= Ryser's conjecture =

Conjecture in graph theory

The matchings, the 3 sets of hyperedges colored blue, red, and yellow, are sets of edges such that each vertex appears in at most one of the edges in its set. The largest size of a matching in a hypergraph H is denoted by $\nu(H)$.

The transversals, the 3 sets of vertices colored light gray, gray, and dark gray, are sets of vertices such that each hyperedge contains at least one of the vertices in its set. The smallest size of a transversal in a hypergraph H is denoted by $\tau(H)$.

Ryser's conjecture states that for any r-uniform and r-partite hypergraph, $\tau(H) \leq (r-1)\cdot \nu(H)$. In the graph shown, which is 3-uniform and 3-partite, $3 \leq (3-1)\cdot 3$ evaluates to $3 \leq 6$, so the conjecture holds.

Unsolved problem in mathematics: Conjecture:
$\tau(H) \leq (r-1)\cdot \nu(H)$

In graph theory, Ryser's conjecture is a conjecture relating the maximum matching size and the minimum transversal size in hypergraphs.

This conjecture first appeared in 1971 in the Ph.D. thesis of J. R. Henderson, whose advisor was Herbert John Ryser.

== Preliminaries ==
A matching in a hypergraph is a set of hyperedges such that each vertex appears in at most one of them. The largest size of a matching in a hypergraph H is denoted by $\nu(H)$.

A transversal (or vertex cover) in a hypergraph is a set of vertices such that each hyperedge contains at least one of them. The smallest size of a transversal in a hypergraph H is denoted by $\tau(H)$.

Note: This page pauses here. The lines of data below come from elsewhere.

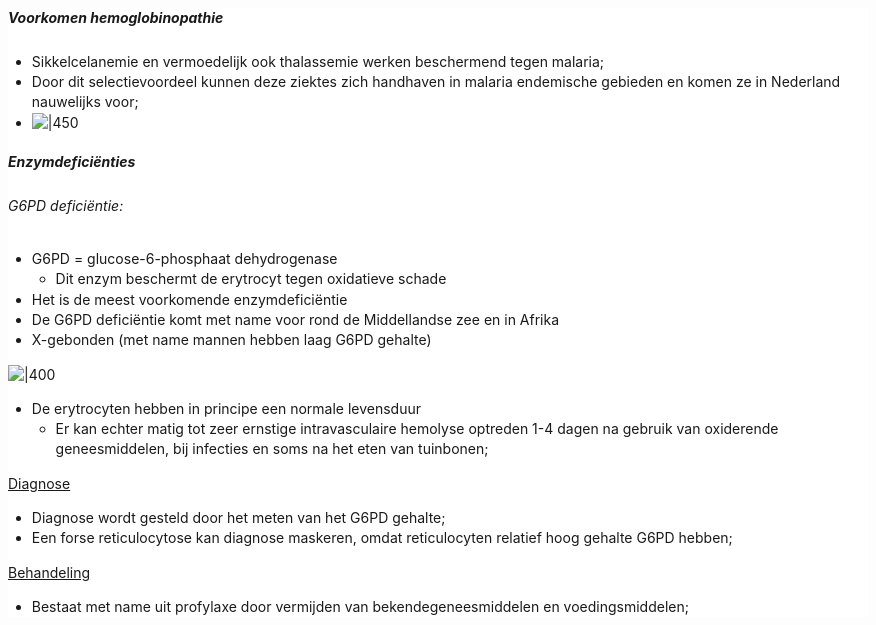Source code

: ##### Voorkomen hemoglobinopathie
- Sikkelcelanemie en vermoedelijk ook thalassemie werken beschermend tegen malaria;
- Door dit selectievoordeel kunnen deze ziektes zich handhaven in malaria endemische gebieden en komen ze in Nederland nauwelijks voor;
- ![|450](https://i.imgur.com/jpneZ6H.png)

##### Enzymdeficiënties

###### G6PD deficiëntie:
- G6PD = glucose-6-phosphaat dehydrogenase
	- Dit enzym beschermt de erytrocyt tegen oxidatieve schade
- Het is de meest voorkomende enzymdeficiëntie
- De G6PD deficiëntie komt met name voor rond de Middellandse zee en in Afrika
- X-gebonden (met name mannen hebben laag G6PD gehalte)

![|400](https://i.imgur.com/EIJveMH.png)




-   De erytrocyten hebben in principe een normale levensduur
    - Er kan echter matig tot zeer ernstige intravasculaire hemolyse optreden 1-4 dagen na gebruik van oxiderende geneesmiddelen, bij infecties en soms na het eten van tuinbonen;

<u>Diagnose</u>
- Diagnose wordt gesteld door het meten van het G6PD gehalte;
- Een forse reticulocytose kan diagnose maskeren, omdat reticulocyten relatief hoog gehalte G6PD hebben;

<u>Behandeling</u>
- Bestaat met name uit profylaxe door vermijden van bekendegeneesmiddelen en voedingsmiddelen;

For every H, $\nu(H)\leq \tau(H)$, since every cover must contain at least one point from each edge in any matching.

If H is r-uniform (each hyperedge has exactly r vertices), then $\tau(H) \leq r\cdot \nu(H)$, since the union of the edges from any maximal matching is a set of at most rv vertices that meets every edge.

== The conjecture ==
Ryser's conjecture is that, if H is not only r-uniform but also r-partite (i.e., its vertices can be partitioned into r sets so that every edge contains exactly one element of each set), then:$\tau(H) \leq (r-1)\cdot \nu(H)$I.e., the multiplicative factor in the above inequality can be decreased by 1.

== Extremal hypergraphs ==
An extremal hypergraph to Ryser's conjecture is a hypergraph in which the conjecture holds with equality, i.e., $\tau(H) = (r-1)\cdot \nu(H)$. The existence of such hypergraphs show that the factor r-1 is the smallest possible.

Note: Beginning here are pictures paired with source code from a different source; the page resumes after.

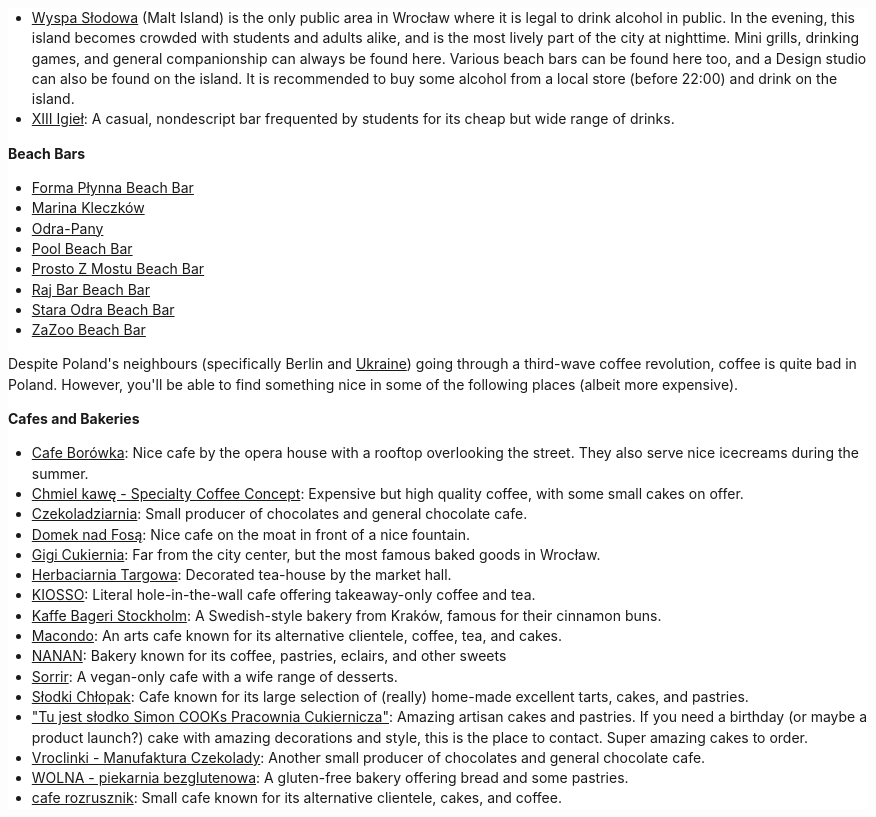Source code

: -   [Wyspa Słodowa](https://goo.gl/maps/Rg6gYsj75uMUMGt46) (Malt Island) is the only public area in Wrocław where it is legal to drink alcohol in public. In the evening, this island becomes crowded with students and adults alike, and is the most lively part of the city at nighttime. Mini grills, drinking games, and general companionship can always be found here. Various beach bars can be found here too, and a Design studio can also be found on the island. It is recommended to buy some alcohol from a local store (before 22:00) and drink on the island.
-   [XIII Igieł](https://goo.gl/maps/tFwHWMenc9LXnLJR9): A casual, nondescript bar frequented by students for its cheap but wide range of drinks.

**Beach Bars**

-   [Forma Płynna Beach Bar](https://goo.gl/maps/4RW7m47wbMvuooPK6)
-   [Marina Kleczków](https://goo.gl/maps/bbiUtTjG63Htowot8)
-   [Odra-Pany](https://goo.gl/maps/hmiBLkbQWMNosdjN9)
-   [Pool Beach Bar](https://goo.gl/maps/EZkEkhnbCcJKdbhS8)
-   [Prosto Z Mostu Beach Bar](https://goo.gl/maps/DEn7NpJF74EE8T1N9)
-   [Raj Bar Beach Bar](https://goo.gl/maps/aJton4GgNf91ZQwK6)
-   [Stara Odra Beach Bar](https://goo.gl/maps/mt8sSe7LFFdnAUsz8)
-   [ZaZoo Beach Bar](https://goo.gl/maps/erWUfNLRajNRkSnw8)

Despite Poland's neighbours (specifically Berlin and [Ukraine](https://perfectdailygrind.com/2020/04/insides-ukraines-booming-coffee-scene/)) going through a third-wave coffee revolution, coffee is quite bad in Poland. However, you'll be able to find something nice in some of the following places (albeit more expensive).

**Cafes and Bakeries**

-   [Cafe Borówka](https://goo.gl/maps/Nzb7Bg8oF91AKSsW9): Nice cafe by the opera house with a rooftop overlooking the street. They also serve nice icecreams during the summer.
-   [Chmiel kawę - Specialty Coffee Concept](https://goo.gl/maps/jc8xsXZdiXe8EQvX6): Expensive but high quality coffee, with some small cakes on offer.
-   [Czekoladziarnia](https://goo.gl/maps/TKDbVMf9Diq7R5Wp7): Small producer of chocolates and general chocolate cafe.
-   [Domek nad Fosą](https://goo.gl/maps/1YeERdQRiUASxj9HA): Nice cafe on the moat in front of a nice fountain.
-   [Gigi Cukiernia](https://goo.gl/maps/U2eutv2GpwiE6fY69): Far from the city center, but the most famous baked goods in Wrocław.
-   [Herbaciarnia Targowa](https://goo.gl/maps/L5R46hscK67oXr9C6): Decorated tea-house by the market hall.
-   [KIOSSO](https://goo.gl/maps/AqnrdUXEs6Jq2yCr9): Literal hole-in-the-wall cafe offering takeaway-only coffee and tea.
-   [Kaffe Bageri Stockholm](https://goo.gl/maps/Rsj5CC1th7PxkrmK6): A Swedish-style bakery from Kraków, famous for their cinnamon buns.
-   [Macondo](https://goo.gl/maps/ryPxEJASwXXnNWeq6): An arts cafe known for its alternative clientele, coffee, tea, and cakes.
-   [NANAN](https://goo.gl/maps/VFmBdko7Ngn7AhkKA): Bakery known for its coffee, pastries, eclairs, and other sweets
-   [Sorrir](https://goo.gl/maps/pPjL5pyFHWUhYwzU7): A vegan-only cafe with a wife range of desserts.
-   [Słodki Chłopak](https://goo.gl/maps/jkXXySfrtbXHFCxF7): Cafe known for its large selection of (really) home-made excellent tarts, cakes, and pastries. 
-   ["Tu jest słodko Simon COOKs Pracownia Cukiernicza"](https://goo.gl/maps/A97tvPhBAEhSZg5TA): Amazing artisan cakes and pastries. If you need a birthday (or maybe a product launch?) cake with amazing decorations and style, this is the place to contact. Super amazing cakes to order. 
-   [Vroclinki - Manufaktura Czekolady](https://goo.gl/maps/yHoA2FnX3ztiFvCi6): Another small producer of chocolates and general chocolate cafe.
-   [WOLNA - piekarnia bezglutenowa](https://goo.gl/maps/2CrcZYxJHYPEMwGWA): A gluten-free bakery offering bread and some pastries.
-   [cafe rozrusznik](https://goo.gl/maps/gRnVYYGUr36wimdk9): Small cafe known for its alternative clientele, cakes, and coffee.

An example of an extremal hypergraph is the truncated projective plane - the projective plane of order r-1 in which one vertex and all lines containing it is removed. It is known to exist whenever r-1 is the power of a prime integer.

There are other families of such extremal hypergraphs.

== Special cases ==
In the case r=2, the hypergraph becomes a bipartite graph, and the conjecture becomes $\tau(H) \leq \nu(H)$. This is known to be true by Kőnig's theorem.

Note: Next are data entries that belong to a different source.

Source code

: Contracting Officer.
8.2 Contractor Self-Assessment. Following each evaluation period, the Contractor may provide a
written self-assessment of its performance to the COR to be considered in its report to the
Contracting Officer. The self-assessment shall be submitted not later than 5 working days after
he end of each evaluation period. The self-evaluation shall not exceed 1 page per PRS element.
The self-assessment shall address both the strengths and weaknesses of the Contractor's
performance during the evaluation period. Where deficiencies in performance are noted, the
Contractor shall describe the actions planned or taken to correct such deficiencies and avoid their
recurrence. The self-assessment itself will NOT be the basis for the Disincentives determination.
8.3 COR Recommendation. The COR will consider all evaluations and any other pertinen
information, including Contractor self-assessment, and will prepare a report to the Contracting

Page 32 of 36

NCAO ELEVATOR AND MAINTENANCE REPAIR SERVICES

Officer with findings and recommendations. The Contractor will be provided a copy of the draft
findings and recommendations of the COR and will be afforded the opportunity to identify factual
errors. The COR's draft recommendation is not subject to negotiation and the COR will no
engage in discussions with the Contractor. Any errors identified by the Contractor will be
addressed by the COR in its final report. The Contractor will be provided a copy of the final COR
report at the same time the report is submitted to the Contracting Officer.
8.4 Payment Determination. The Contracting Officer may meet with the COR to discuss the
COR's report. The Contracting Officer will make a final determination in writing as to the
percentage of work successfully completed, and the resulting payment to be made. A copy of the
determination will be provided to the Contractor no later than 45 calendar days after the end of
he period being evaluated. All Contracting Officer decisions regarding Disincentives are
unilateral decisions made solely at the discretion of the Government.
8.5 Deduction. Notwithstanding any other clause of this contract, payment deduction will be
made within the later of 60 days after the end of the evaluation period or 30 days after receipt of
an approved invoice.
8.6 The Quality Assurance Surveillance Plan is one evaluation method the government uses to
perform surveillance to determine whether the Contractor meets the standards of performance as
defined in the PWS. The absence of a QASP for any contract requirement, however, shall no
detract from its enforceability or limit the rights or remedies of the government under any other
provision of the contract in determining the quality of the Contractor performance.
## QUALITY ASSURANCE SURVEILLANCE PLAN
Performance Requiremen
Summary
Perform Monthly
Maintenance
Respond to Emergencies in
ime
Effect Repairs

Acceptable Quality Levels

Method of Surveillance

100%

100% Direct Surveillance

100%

In the case r=3, the conjecture has been proved by Ron Aharoni. The proof uses the Aharoni-Haxell theorem for matching in hypergraphs.

In the cases r=4 and r=5, the following weaker version has been proved by Penny Haxell and Scott: there exists some ε > 0 such that$\tau(H) \leq (r-\varepsilon)\cdot \nu(H)$.Moreover, in the cases r=4 and r=5, Ryser's conjecture has been proved by Tuza (1978) in the special case $\nu(H)=1$, i.e.:$\nu(H) = 1 \implies \tau(H)\leq r-1$.

== Fractional variants ==
A fractional matching in a hypergraph is an assignment of a weight to each hyperedge such that the sum of weights near each vertex is at most one. The largest size of a fractional matching in a hypergraph H is denoted by $\nu^*(H)$.

A fractional transversal in a hypergraph is an assignment of a weight to each vertex such that the sum of weights in each hyperedge is at least one. The smallest size of a fractional transversal in a hypergraph H is denoted by $\tau^*(H)$. Linear programming duality implies that $\nu^*(H) = \tau^*(H)$.

Furedi has proved the following fractional version of Ryser's conjecture: If H is r-partite and r-regular (each vertex appears in exactly r hyperedges), then$\tau^*(H) \leq (r-1)\cdot \nu(H)$.Lovasz has shown that$\tau(H) \leq \frac{r}{2}\cdot \nu^*(H)$.